El Centre d’Art d’Època Moderna (CAEM), de la catalana Universidad de Lleida (Lérida), hizo público un descubrimiento asombroso: al restaurar el Retrato del Príncipe Carlos pintado por Juan Bautista Martínez del Mazo (1611-1667), surgió el retrato de su hermano Felipe Próspero que había realizado Diego Velázquez (1599-1660), una versión que se considera anterior a la idéntica ya existente en el Kunsthistorisches Museum de Viena. Durante diez meses dos especialistas del CAEM, Ana Villalba y Salut Díez, restauraron la pintura luego de un intenso análisis realizado con radiografías y fotografía infrarroja.
El estudio teórico que avala este descubrimiento acaba de ser publicado por dicha universidad en el libro Velázquez. El fluir expresivo de su pintura, de la investigadora Carmen Garrido, quien falleció en diciembre de 2020. La publicación cuenta con estudios sobre quince pinturas del Siglo del Oro español que la autora atribuye a Diego Velázquez, la mayoría de ellas pertenecientes a colecciones particulares.
Garrido fue directora del gabinete de documentación técnica del Museo del Prado (1980-2012) y codirectora científica del CAEM. Antes de continuar con el artículo, recomendamos al lector que visite la página de este centro de restauración de arte en caem.udl.cat. Allí encontrarán todo tipo de estudios y restauraciones, con comentarios e imágenes, que abarcan desde Goya a un seguidor del Bosco a través de su sorprendente Asalto a un elefante.

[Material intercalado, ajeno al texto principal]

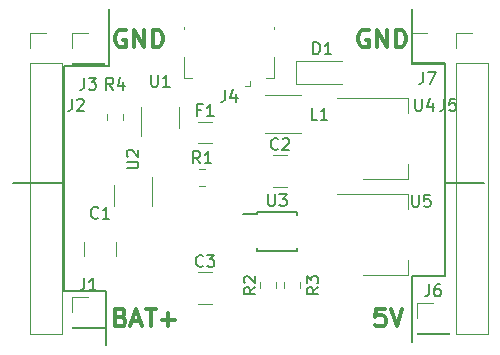
<source format=gbr>
G04 #@! TF.GenerationSoftware,KiCad,Pcbnew,(5.0.1)-3*
G04 #@! TF.CreationDate,2019-08-21T09:16:30-04:00*
G04 #@! TF.ProjectId,BMS Module,424D53204D6F64756C652E6B69636164,rev?*
G04 #@! TF.SameCoordinates,Original*
G04 #@! TF.FileFunction,Legend,Top*
G04 #@! TF.FilePolarity,Positive*
%FSLAX46Y46*%
G04 Gerber Fmt 4.6, Leading zero omitted, Abs format (unit mm)*
G04 Created by KiCad (PCBNEW (5.0.1)-3) date 8/21/2019 9:16:30 AM*
%MOMM*%
%LPD*%
G01*
G04 APERTURE LIST*
%ADD10C,0.300000*%
%ADD11C,0.200000*%
%ADD12C,0.120000*%
%ADD13C,0.150000*%
G04 APERTURE END LIST*
D10*
X72517142Y-48526000D02*
X72374285Y-48454571D01*
X72160000Y-48454571D01*
X71945714Y-48526000D01*
X71802857Y-48668857D01*
X71731428Y-48811714D01*
X71660000Y-49097428D01*
X71660000Y-49311714D01*
X71731428Y-49597428D01*
X71802857Y-49740285D01*
X71945714Y-49883142D01*
X72160000Y-49954571D01*
X72302857Y-49954571D01*
X72517142Y-49883142D01*
X72588571Y-49811714D01*
X72588571Y-49311714D01*
X72302857Y-49311714D01*
X73231428Y-49954571D02*
X73231428Y-48454571D01*
X74088571Y-49954571D01*
X74088571Y-48454571D01*
X74802857Y-49954571D02*
X74802857Y-48454571D01*
X75160000Y-48454571D01*
X75374285Y-48526000D01*
X75517142Y-48668857D01*
X75588571Y-48811714D01*
X75660000Y-49097428D01*
X75660000Y-49311714D01*
X75588571Y-49597428D01*
X75517142Y-49740285D01*
X75374285Y-49883142D01*
X75160000Y-49954571D01*
X74802857Y-49954571D01*
X72132285Y-72790857D02*
X72346571Y-72862285D01*
X72418000Y-72933714D01*
X72489428Y-73076571D01*
X72489428Y-73290857D01*
X72418000Y-73433714D01*
X72346571Y-73505142D01*
X72203714Y-73576571D01*
X71632285Y-73576571D01*
X71632285Y-72076571D01*
X72132285Y-72076571D01*
X72275142Y-72148000D01*
X72346571Y-72219428D01*
X72418000Y-72362285D01*
X72418000Y-72505142D01*
X72346571Y-72648000D01*
X72275142Y-72719428D01*
X72132285Y-72790857D01*
X71632285Y-72790857D01*
X73060857Y-73148000D02*
X73775142Y-73148000D01*
X72918000Y-73576571D02*
X73418000Y-72076571D01*
X73918000Y-73576571D01*
X74203714Y-72076571D02*
X75060857Y-72076571D01*
X74632285Y-73576571D02*
X74632285Y-72076571D01*
X75560857Y-73005142D02*
X76703714Y-73005142D01*
X76132285Y-73576571D02*
X76132285Y-72433714D01*
D11*
X71120000Y-51562000D02*
X71120000Y-46736000D01*
X67310000Y-51562000D02*
X71120000Y-51562000D01*
X67310000Y-61468000D02*
X67310000Y-51562000D01*
X67310000Y-61468000D02*
X62992000Y-61468000D01*
X67310000Y-70612000D02*
X67310000Y-61468000D01*
X70866000Y-70612000D02*
X67310000Y-70612000D01*
X70866000Y-75184000D02*
X70866000Y-70612000D01*
D10*
X94456285Y-72076571D02*
X93742000Y-72076571D01*
X93670571Y-72790857D01*
X93742000Y-72719428D01*
X93884857Y-72648000D01*
X94242000Y-72648000D01*
X94384857Y-72719428D01*
X94456285Y-72790857D01*
X94527714Y-72933714D01*
X94527714Y-73290857D01*
X94456285Y-73433714D01*
X94384857Y-73505142D01*
X94242000Y-73576571D01*
X93884857Y-73576571D01*
X93742000Y-73505142D01*
X93670571Y-73433714D01*
X94956285Y-72076571D02*
X95456285Y-73576571D01*
X95956285Y-72076571D01*
X93091142Y-48526000D02*
X92948285Y-48454571D01*
X92734000Y-48454571D01*
X92519714Y-48526000D01*
X92376857Y-48668857D01*
X92305428Y-48811714D01*
X92234000Y-49097428D01*
X92234000Y-49311714D01*
X92305428Y-49597428D01*
X92376857Y-49740285D01*
X92519714Y-49883142D01*
X92734000Y-49954571D01*
X92876857Y-49954571D01*
X93091142Y-49883142D01*
X93162571Y-49811714D01*
X93162571Y-49311714D01*
X92876857Y-49311714D01*
X93805428Y-49954571D02*
X93805428Y-48454571D01*
X94662571Y-49954571D01*
X94662571Y-48454571D01*
X95376857Y-49954571D02*
X95376857Y-48454571D01*
X95734000Y-48454571D01*
X95948285Y-48526000D01*
X96091142Y-48668857D01*
X96162571Y-48811714D01*
X96234000Y-49097428D01*
X96234000Y-49311714D01*
X96162571Y-49597428D01*
X96091142Y-49740285D01*
X95948285Y-49883142D01*
X95734000Y-49954571D01*
X95376857Y-49954571D01*
D11*
X96774000Y-51308000D02*
X96774000Y-46736000D01*
X99568000Y-51308000D02*
X96774000Y-51308000D01*
X99568000Y-61468000D02*
X99568000Y-51308000D01*
X96774000Y-69342000D02*
X96774000Y-74930000D01*
X99568000Y-69342000D02*
X96774000Y-69342000D01*
X99568000Y-61468000D02*
X99568000Y-69342000D01*
X102870000Y-61468000D02*
X99568000Y-61468000D01*
D12*
G04 #@! TO.C,J4*
X85090000Y-52510000D02*
X84430000Y-52510000D01*
X85090000Y-50780000D02*
X85090000Y-52510000D01*
X77470000Y-48210000D02*
X77470000Y-48420000D01*
X85090000Y-48210000D02*
X85090000Y-48420000D01*
X77470000Y-50780000D02*
X77470000Y-52510000D01*
X77470000Y-52510000D02*
X78120000Y-52510000D01*
X83040000Y-53210000D02*
X82590000Y-53210000D01*
X83040000Y-53210000D02*
X83040000Y-52820000D01*
G04 #@! TO.C,F1*
X78645936Y-56240000D02*
X79850064Y-56240000D01*
X78645936Y-58060000D02*
X79850064Y-58060000D01*
G04 #@! TO.C,C2*
X84995936Y-59092000D02*
X86200064Y-59092000D01*
X84995936Y-61812000D02*
X86200064Y-61812000D01*
G04 #@! TO.C,C3*
X78645936Y-71718000D02*
X79850064Y-71718000D01*
X78645936Y-68998000D02*
X79850064Y-68998000D01*
G04 #@! TO.C,C1*
X68998000Y-67658064D02*
X68998000Y-66453936D01*
X71718000Y-67658064D02*
X71718000Y-66453936D01*
G04 #@! TO.C,J1*
X68012000Y-71060000D02*
X69342000Y-71060000D01*
X68012000Y-72390000D02*
X68012000Y-71060000D01*
X68012000Y-73660000D02*
X70672000Y-73660000D01*
X70672000Y-73660000D02*
X70672000Y-73720000D01*
X68012000Y-73660000D02*
X68012000Y-73720000D01*
X68012000Y-73720000D02*
X70672000Y-73720000D01*
G04 #@! TO.C,J3*
X68012000Y-51368000D02*
X70672000Y-51368000D01*
X68012000Y-51308000D02*
X68012000Y-51368000D01*
X70672000Y-51308000D02*
X70672000Y-51368000D01*
X68012000Y-51308000D02*
X70672000Y-51308000D01*
X68012000Y-50038000D02*
X68012000Y-48708000D01*
X68012000Y-48708000D02*
X69342000Y-48708000D01*
G04 #@! TO.C,J6*
X97222000Y-71568000D02*
X98552000Y-71568000D01*
X97222000Y-72898000D02*
X97222000Y-71568000D01*
X97222000Y-74168000D02*
X99882000Y-74168000D01*
X99882000Y-74168000D02*
X99882000Y-74228000D01*
X97222000Y-74168000D02*
X97222000Y-74228000D01*
X97222000Y-74228000D02*
X99882000Y-74228000D01*
G04 #@! TO.C,J7*
X96714000Y-51368000D02*
X99374000Y-51368000D01*
X96714000Y-51308000D02*
X96714000Y-51368000D01*
X99374000Y-51308000D02*
X99374000Y-51368000D01*
X96714000Y-51308000D02*
X99374000Y-51308000D01*
X96714000Y-50038000D02*
X96714000Y-48708000D01*
X96714000Y-48708000D02*
X98044000Y-48708000D01*
G04 #@! TO.C,J5*
X100524000Y-48708000D02*
X101854000Y-48708000D01*
X100524000Y-50038000D02*
X100524000Y-48708000D01*
X100524000Y-51308000D02*
X103184000Y-51308000D01*
X103184000Y-51308000D02*
X103184000Y-74228000D01*
X100524000Y-51308000D02*
X100524000Y-74228000D01*
X100524000Y-74228000D02*
X103184000Y-74228000D01*
G04 #@! TO.C,J2*
X64456000Y-74228000D02*
X67116000Y-74228000D01*
X64456000Y-51308000D02*
X64456000Y-74228000D01*
X67116000Y-51308000D02*
X67116000Y-74228000D01*
X64456000Y-51308000D02*
X67116000Y-51308000D01*
X64456000Y-50038000D02*
X64456000Y-48708000D01*
X64456000Y-48708000D02*
X65786000Y-48708000D01*
G04 #@! TO.C,D1*
X86904000Y-51070000D02*
X86904000Y-53070000D01*
X86904000Y-53070000D02*
X90804000Y-53070000D01*
X86904000Y-51070000D02*
X90804000Y-51070000D01*
G04 #@! TO.C,L1*
X84352000Y-54026000D02*
X87352000Y-54026000D01*
X84352000Y-57226000D02*
X87352000Y-57226000D01*
D13*
G04 #@! TO.C,U3*
X83669000Y-63857000D02*
X83669000Y-64032000D01*
X87019000Y-63857000D02*
X87019000Y-64107000D01*
X87019000Y-67207000D02*
X87019000Y-66957000D01*
X83669000Y-67207000D02*
X83669000Y-66957000D01*
X83669000Y-63857000D02*
X87019000Y-63857000D01*
X83669000Y-67207000D02*
X87019000Y-67207000D01*
X83669000Y-64032000D02*
X82419000Y-64032000D01*
D12*
G04 #@! TO.C,U4*
X90388000Y-54248000D02*
X96398000Y-54248000D01*
X92638000Y-61068000D02*
X96398000Y-61068000D01*
X96398000Y-54248000D02*
X96398000Y-55508000D01*
X96398000Y-61068000D02*
X96398000Y-59808000D01*
G04 #@! TO.C,U5*
X96398000Y-69196000D02*
X96398000Y-67936000D01*
X96398000Y-62376000D02*
X96398000Y-63636000D01*
X92638000Y-69196000D02*
X96398000Y-69196000D01*
X90388000Y-62376000D02*
X96398000Y-62376000D01*
G04 #@! TO.C,U1*
X73828000Y-54980000D02*
X73828000Y-57430000D01*
X77048000Y-56780000D02*
X77048000Y-54980000D01*
G04 #@! TO.C,U2*
X71542000Y-61584000D02*
X71542000Y-63384000D01*
X74762000Y-63384000D02*
X74762000Y-60934000D01*
G04 #@! TO.C,R3*
X87324000Y-70362578D02*
X87324000Y-69845422D01*
X85904000Y-70362578D02*
X85904000Y-69845422D01*
G04 #@! TO.C,R4*
X72338000Y-55621422D02*
X72338000Y-56138578D01*
X70918000Y-55621422D02*
X70918000Y-56138578D01*
G04 #@! TO.C,R2*
X83872000Y-69845422D02*
X83872000Y-70362578D01*
X85292000Y-69845422D02*
X85292000Y-70362578D01*
G04 #@! TO.C,R1*
X78735422Y-60250000D02*
X79252578Y-60250000D01*
X78735422Y-61670000D02*
X79252578Y-61670000D01*
G04 #@! TO.C,J4*
D13*
X80946666Y-53552380D02*
X80946666Y-54266666D01*
X80899047Y-54409523D01*
X80803809Y-54504761D01*
X80660952Y-54552380D01*
X80565714Y-54552380D01*
X81851428Y-53885714D02*
X81851428Y-54552380D01*
X81613333Y-53504761D02*
X81375238Y-54219047D01*
X81994285Y-54219047D01*
G04 #@! TO.C,F1*
X78914666Y-55258571D02*
X78581333Y-55258571D01*
X78581333Y-55782380D02*
X78581333Y-54782380D01*
X79057523Y-54782380D01*
X79962285Y-55782380D02*
X79390857Y-55782380D01*
X79676571Y-55782380D02*
X79676571Y-54782380D01*
X79581333Y-54925238D01*
X79486095Y-55020476D01*
X79390857Y-55068095D01*
G04 #@! TO.C,C2*
X85431333Y-58529142D02*
X85383714Y-58576761D01*
X85240857Y-58624380D01*
X85145619Y-58624380D01*
X85002761Y-58576761D01*
X84907523Y-58481523D01*
X84859904Y-58386285D01*
X84812285Y-58195809D01*
X84812285Y-58052952D01*
X84859904Y-57862476D01*
X84907523Y-57767238D01*
X85002761Y-57672000D01*
X85145619Y-57624380D01*
X85240857Y-57624380D01*
X85383714Y-57672000D01*
X85431333Y-57719619D01*
X85812285Y-57719619D02*
X85859904Y-57672000D01*
X85955142Y-57624380D01*
X86193238Y-57624380D01*
X86288476Y-57672000D01*
X86336095Y-57719619D01*
X86383714Y-57814857D01*
X86383714Y-57910095D01*
X86336095Y-58052952D01*
X85764666Y-58624380D01*
X86383714Y-58624380D01*
G04 #@! TO.C,C3*
X79081333Y-68435142D02*
X79033714Y-68482761D01*
X78890857Y-68530380D01*
X78795619Y-68530380D01*
X78652761Y-68482761D01*
X78557523Y-68387523D01*
X78509904Y-68292285D01*
X78462285Y-68101809D01*
X78462285Y-67958952D01*
X78509904Y-67768476D01*
X78557523Y-67673238D01*
X78652761Y-67578000D01*
X78795619Y-67530380D01*
X78890857Y-67530380D01*
X79033714Y-67578000D01*
X79081333Y-67625619D01*
X79414666Y-67530380D02*
X80033714Y-67530380D01*
X79700380Y-67911333D01*
X79843238Y-67911333D01*
X79938476Y-67958952D01*
X79986095Y-68006571D01*
X80033714Y-68101809D01*
X80033714Y-68339904D01*
X79986095Y-68435142D01*
X79938476Y-68482761D01*
X79843238Y-68530380D01*
X79557523Y-68530380D01*
X79462285Y-68482761D01*
X79414666Y-68435142D01*
G04 #@! TO.C,C1*
X70191333Y-64365142D02*
X70143714Y-64412761D01*
X70000857Y-64460380D01*
X69905619Y-64460380D01*
X69762761Y-64412761D01*
X69667523Y-64317523D01*
X69619904Y-64222285D01*
X69572285Y-64031809D01*
X69572285Y-63888952D01*
X69619904Y-63698476D01*
X69667523Y-63603238D01*
X69762761Y-63508000D01*
X69905619Y-63460380D01*
X70000857Y-63460380D01*
X70143714Y-63508000D01*
X70191333Y-63555619D01*
X71143714Y-64460380D02*
X70572285Y-64460380D01*
X70858000Y-64460380D02*
X70858000Y-63460380D01*
X70762761Y-63603238D01*
X70667523Y-63698476D01*
X70572285Y-63746095D01*
G04 #@! TO.C,J1*
X69008666Y-69512380D02*
X69008666Y-70226666D01*
X68961047Y-70369523D01*
X68865809Y-70464761D01*
X68722952Y-70512380D01*
X68627714Y-70512380D01*
X70008666Y-70512380D02*
X69437238Y-70512380D01*
X69722952Y-70512380D02*
X69722952Y-69512380D01*
X69627714Y-69655238D01*
X69532476Y-69750476D01*
X69437238Y-69798095D01*
G04 #@! TO.C,J3*
X69008666Y-52538380D02*
X69008666Y-53252666D01*
X68961047Y-53395523D01*
X68865809Y-53490761D01*
X68722952Y-53538380D01*
X68627714Y-53538380D01*
X69389619Y-52538380D02*
X70008666Y-52538380D01*
X69675333Y-52919333D01*
X69818190Y-52919333D01*
X69913428Y-52966952D01*
X69961047Y-53014571D01*
X70008666Y-53109809D01*
X70008666Y-53347904D01*
X69961047Y-53443142D01*
X69913428Y-53490761D01*
X69818190Y-53538380D01*
X69532476Y-53538380D01*
X69437238Y-53490761D01*
X69389619Y-53443142D01*
G04 #@! TO.C,J6*
X98218666Y-70020380D02*
X98218666Y-70734666D01*
X98171047Y-70877523D01*
X98075809Y-70972761D01*
X97932952Y-71020380D01*
X97837714Y-71020380D01*
X99123428Y-70020380D02*
X98932952Y-70020380D01*
X98837714Y-70068000D01*
X98790095Y-70115619D01*
X98694857Y-70258476D01*
X98647238Y-70448952D01*
X98647238Y-70829904D01*
X98694857Y-70925142D01*
X98742476Y-70972761D01*
X98837714Y-71020380D01*
X99028190Y-71020380D01*
X99123428Y-70972761D01*
X99171047Y-70925142D01*
X99218666Y-70829904D01*
X99218666Y-70591809D01*
X99171047Y-70496571D01*
X99123428Y-70448952D01*
X99028190Y-70401333D01*
X98837714Y-70401333D01*
X98742476Y-70448952D01*
X98694857Y-70496571D01*
X98647238Y-70591809D01*
G04 #@! TO.C,J7*
X97710666Y-52030380D02*
X97710666Y-52744666D01*
X97663047Y-52887523D01*
X97567809Y-52982761D01*
X97424952Y-53030380D01*
X97329714Y-53030380D01*
X98091619Y-52030380D02*
X98758285Y-52030380D01*
X98329714Y-53030380D01*
G04 #@! TO.C,J5*
X99488666Y-54316380D02*
X99488666Y-55030666D01*
X99441047Y-55173523D01*
X99345809Y-55268761D01*
X99202952Y-55316380D01*
X99107714Y-55316380D01*
X100441047Y-54316380D02*
X99964857Y-54316380D01*
X99917238Y-54792571D01*
X99964857Y-54744952D01*
X100060095Y-54697333D01*
X100298190Y-54697333D01*
X100393428Y-54744952D01*
X100441047Y-54792571D01*
X100488666Y-54887809D01*
X100488666Y-55125904D01*
X100441047Y-55221142D01*
X100393428Y-55268761D01*
X100298190Y-55316380D01*
X100060095Y-55316380D01*
X99964857Y-55268761D01*
X99917238Y-55221142D01*
G04 #@! TO.C,J2*
X67992666Y-54316380D02*
X67992666Y-55030666D01*
X67945047Y-55173523D01*
X67849809Y-55268761D01*
X67706952Y-55316380D01*
X67611714Y-55316380D01*
X68421238Y-54411619D02*
X68468857Y-54364000D01*
X68564095Y-54316380D01*
X68802190Y-54316380D01*
X68897428Y-54364000D01*
X68945047Y-54411619D01*
X68992666Y-54506857D01*
X68992666Y-54602095D01*
X68945047Y-54744952D01*
X68373619Y-55316380D01*
X68992666Y-55316380D01*
G04 #@! TO.C,D1*
X88415904Y-50522380D02*
X88415904Y-49522380D01*
X88654000Y-49522380D01*
X88796857Y-49570000D01*
X88892095Y-49665238D01*
X88939714Y-49760476D01*
X88987333Y-49950952D01*
X88987333Y-50093809D01*
X88939714Y-50284285D01*
X88892095Y-50379523D01*
X88796857Y-50474761D01*
X88654000Y-50522380D01*
X88415904Y-50522380D01*
X89939714Y-50522380D02*
X89368285Y-50522380D01*
X89654000Y-50522380D02*
X89654000Y-49522380D01*
X89558761Y-49665238D01*
X89463523Y-49760476D01*
X89368285Y-49808095D01*
G04 #@! TO.C,L1*
X88733333Y-56078380D02*
X88257142Y-56078380D01*
X88257142Y-55078380D01*
X89590476Y-56078380D02*
X89019047Y-56078380D01*
X89304761Y-56078380D02*
X89304761Y-55078380D01*
X89209523Y-55221238D01*
X89114285Y-55316476D01*
X89019047Y-55364095D01*
G04 #@! TO.C,U3*
X84582095Y-62384380D02*
X84582095Y-63193904D01*
X84629714Y-63289142D01*
X84677333Y-63336761D01*
X84772571Y-63384380D01*
X84963047Y-63384380D01*
X85058285Y-63336761D01*
X85105904Y-63289142D01*
X85153523Y-63193904D01*
X85153523Y-62384380D01*
X85534476Y-62384380D02*
X86153523Y-62384380D01*
X85820190Y-62765333D01*
X85963047Y-62765333D01*
X86058285Y-62812952D01*
X86105904Y-62860571D01*
X86153523Y-62955809D01*
X86153523Y-63193904D01*
X86105904Y-63289142D01*
X86058285Y-63336761D01*
X85963047Y-63384380D01*
X85677333Y-63384380D01*
X85582095Y-63336761D01*
X85534476Y-63289142D01*
G04 #@! TO.C,U4*
X97028095Y-54316380D02*
X97028095Y-55125904D01*
X97075714Y-55221142D01*
X97123333Y-55268761D01*
X97218571Y-55316380D01*
X97409047Y-55316380D01*
X97504285Y-55268761D01*
X97551904Y-55221142D01*
X97599523Y-55125904D01*
X97599523Y-54316380D01*
X98504285Y-54649714D02*
X98504285Y-55316380D01*
X98266190Y-54268761D02*
X98028095Y-54983047D01*
X98647142Y-54983047D01*
G04 #@! TO.C,U5*
X96774095Y-62444380D02*
X96774095Y-63253904D01*
X96821714Y-63349142D01*
X96869333Y-63396761D01*
X96964571Y-63444380D01*
X97155047Y-63444380D01*
X97250285Y-63396761D01*
X97297904Y-63349142D01*
X97345523Y-63253904D01*
X97345523Y-62444380D01*
X98297904Y-62444380D02*
X97821714Y-62444380D01*
X97774095Y-62920571D01*
X97821714Y-62872952D01*
X97916952Y-62825333D01*
X98155047Y-62825333D01*
X98250285Y-62872952D01*
X98297904Y-62920571D01*
X98345523Y-63015809D01*
X98345523Y-63253904D01*
X98297904Y-63349142D01*
X98250285Y-63396761D01*
X98155047Y-63444380D01*
X97916952Y-63444380D01*
X97821714Y-63396761D01*
X97774095Y-63349142D01*
G04 #@! TO.C,U1*
X74676095Y-52284380D02*
X74676095Y-53093904D01*
X74723714Y-53189142D01*
X74771333Y-53236761D01*
X74866571Y-53284380D01*
X75057047Y-53284380D01*
X75152285Y-53236761D01*
X75199904Y-53189142D01*
X75247523Y-53093904D01*
X75247523Y-52284380D01*
X76247523Y-53284380D02*
X75676095Y-53284380D01*
X75961809Y-53284380D02*
X75961809Y-52284380D01*
X75866571Y-52427238D01*
X75771333Y-52522476D01*
X75676095Y-52570095D01*
G04 #@! TO.C,U2*
X72604380Y-60197904D02*
X73413904Y-60197904D01*
X73509142Y-60150285D01*
X73556761Y-60102666D01*
X73604380Y-60007428D01*
X73604380Y-59816952D01*
X73556761Y-59721714D01*
X73509142Y-59674095D01*
X73413904Y-59626476D01*
X72604380Y-59626476D01*
X72699619Y-59197904D02*
X72652000Y-59150285D01*
X72604380Y-59055047D01*
X72604380Y-58816952D01*
X72652000Y-58721714D01*
X72699619Y-58674095D01*
X72794857Y-58626476D01*
X72890095Y-58626476D01*
X73032952Y-58674095D01*
X73604380Y-59245523D01*
X73604380Y-58626476D01*
G04 #@! TO.C,R3*
X88844380Y-70270666D02*
X88368190Y-70604000D01*
X88844380Y-70842095D02*
X87844380Y-70842095D01*
X87844380Y-70461142D01*
X87892000Y-70365904D01*
X87939619Y-70318285D01*
X88034857Y-70270666D01*
X88177714Y-70270666D01*
X88272952Y-70318285D01*
X88320571Y-70365904D01*
X88368190Y-70461142D01*
X88368190Y-70842095D01*
X87844380Y-69937333D02*
X87844380Y-69318285D01*
X88225333Y-69651619D01*
X88225333Y-69508761D01*
X88272952Y-69413523D01*
X88320571Y-69365904D01*
X88415809Y-69318285D01*
X88653904Y-69318285D01*
X88749142Y-69365904D01*
X88796761Y-69413523D01*
X88844380Y-69508761D01*
X88844380Y-69794476D01*
X88796761Y-69889714D01*
X88749142Y-69937333D01*
G04 #@! TO.C,R4*
X71461333Y-53538380D02*
X71128000Y-53062190D01*
X70889904Y-53538380D02*
X70889904Y-52538380D01*
X71270857Y-52538380D01*
X71366095Y-52586000D01*
X71413714Y-52633619D01*
X71461333Y-52728857D01*
X71461333Y-52871714D01*
X71413714Y-52966952D01*
X71366095Y-53014571D01*
X71270857Y-53062190D01*
X70889904Y-53062190D01*
X72318476Y-52871714D02*
X72318476Y-53538380D01*
X72080380Y-52490761D02*
X71842285Y-53205047D01*
X72461333Y-53205047D01*
G04 #@! TO.C,R2*
X83510380Y-70270666D02*
X83034190Y-70604000D01*
X83510380Y-70842095D02*
X82510380Y-70842095D01*
X82510380Y-70461142D01*
X82558000Y-70365904D01*
X82605619Y-70318285D01*
X82700857Y-70270666D01*
X82843714Y-70270666D01*
X82938952Y-70318285D01*
X82986571Y-70365904D01*
X83034190Y-70461142D01*
X83034190Y-70842095D01*
X82605619Y-69889714D02*
X82558000Y-69842095D01*
X82510380Y-69746857D01*
X82510380Y-69508761D01*
X82558000Y-69413523D01*
X82605619Y-69365904D01*
X82700857Y-69318285D01*
X82796095Y-69318285D01*
X82938952Y-69365904D01*
X83510380Y-69937333D01*
X83510380Y-69318285D01*
G04 #@! TO.C,R1*
X78827333Y-59762380D02*
X78494000Y-59286190D01*
X78255904Y-59762380D02*
X78255904Y-58762380D01*
X78636857Y-58762380D01*
X78732095Y-58810000D01*
X78779714Y-58857619D01*
X78827333Y-58952857D01*
X78827333Y-59095714D01*
X78779714Y-59190952D01*
X78732095Y-59238571D01*
X78636857Y-59286190D01*
X78255904Y-59286190D01*
X79779714Y-59762380D02*
X79208285Y-59762380D01*
X79494000Y-59762380D02*
X79494000Y-58762380D01*
X79398761Y-58905238D01*
X79303523Y-59000476D01*
X79208285Y-59048095D01*
G04 #@! TD*
M02*

</source>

La noticia guarda una incógnita: por qué Martínez del Mazo, discípulo y yerno de Velázquez, pintó sobre el retrato realizado por éste. Y aquí es donde las hipótesis suelen diferir de las lecturas “oficiales” vinculadas al origen de estas piezas. Es decir, es muy probable que el gesto del yerno fuera un acto de hartazgo ante la relación con la Casa Real española. El retrato oculto por más de 350 años es el de Felipe Próspero, tercer hijo y primer varón entre Felipe IV y Mariana de Austria, quien falleció a los tres años a pocos días de nacer Carlos (a posteriori Carlos II). En sí, Martínez del Mazo pintó al nuevo heredero sobre el retrato del otro muerto. Un niño por otro, reemplazo tan brutal como ocurrió en la realidad.
El otro aspecto a contemplar es de carácter perceptivo, donde se destaca no solo la mirada experta de Garrido, sino la intuición que solo un entendido compenetrado en el arte, más allá de su conocimiento fáctico a través de la restauración, pone en juego la historia en conjunto con la ciencia, incluso en química, como en el análisis de los valores cromáticos, o las presiones del pincel sobre las telas, que hacen de una obra única perteneciente a un único artista. Y también, en esa mirada analítica también anida una percepción de la obra en su propio marco de complejidad: si algo “molesta” en ella, o no encaja, es síntoma de una anomalía. O no es original o esconde algo.
Y es aquí donde aparece la mirada de Salvador Dalí (genio, loco, ambas cosas, y repulsivo sí, pero genio al fin), de cuya megalomanía ocurrieron publicaciones como Diario de un genio, (donde confirma todo lo antedicho) y la que viene al caso: El mito trágico del Angelus de Millet, publicado en 1963 por Jean Jacques Pauvert, en francés; y en nuestra lengua por Tusquets en 1978, con el aporte de imágenes accesorias. Allí Dalí analiza esta pintura, fechada entre 1857-1859, que lo atrapó en la infancia, sugiriendo significados, proyecciones e influencias. Tal fue la observación obsesiva que por su insistencia el Museo del Louvre realizó una serie de estudios con rayos X. Abajo, a la derecha, insistía, hay algo extraño debajo de esa canasta a los pies de la mujer que reza junto a su marido.
Y, efectivamente, debajo de las capas de pintura aparece “una masa oscura que sería el ataúd ante el cual están rezando los dos personajes y que Millet habría suprimido siguiendo el consejo de un amigo”, como reza en la edición de Tusquets al pie de la imagen.
La “censura” de Millet es sobre el espacio donde retrata a un niño muerto antes del bautizo (y que no podía recibir sepultura en camposanto), de no ser así, la dimensión del rezo de la pareja tendría un sentido más devastador que religioso.
Dicho hallazgo fue el detonante para el libro de Dalí, donde expresa su método al que define en la introducción: “este libro es la prueba de que el cerebro humano, y en este caso el cerebro de Salvador Dalí, es capaz, gracias a la actividad paranoico-crítica (paranoica: blanda; crítica: dura), de funcionar como una máquina cibernética viscosa, altamente artística.”
Una mirada desquiciada, pero certera.